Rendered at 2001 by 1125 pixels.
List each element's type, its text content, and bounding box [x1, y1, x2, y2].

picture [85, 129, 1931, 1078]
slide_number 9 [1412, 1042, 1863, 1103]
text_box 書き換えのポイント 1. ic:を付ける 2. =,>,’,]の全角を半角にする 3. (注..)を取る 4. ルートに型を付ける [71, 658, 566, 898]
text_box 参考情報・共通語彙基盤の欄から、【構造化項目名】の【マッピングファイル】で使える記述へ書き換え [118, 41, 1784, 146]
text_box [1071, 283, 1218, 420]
----
What to produce
Your output should be the lines from the one with "List each element's" through the end of the records above, copied exactly.

Solution to this problem
List each element's type, its text content, and bounding box [x1, y1, x2, y2].

picture [85, 129, 1931, 1078]
slide_number 9 [1412, 1042, 1863, 1103]
text_box 書き換えのポイント 1. ic:を付ける 2. =,>,’,]の全角を半角にする 3. (注..)を取る 4. ルートに型を付ける [71, 658, 566, 898]
text_box 参考情報・共通語彙基盤の欄から、【構造化項目名】の【マッピングファイル】で使える記述へ書き換え [118, 41, 1784, 146]
text_box [1071, 283, 1218, 420]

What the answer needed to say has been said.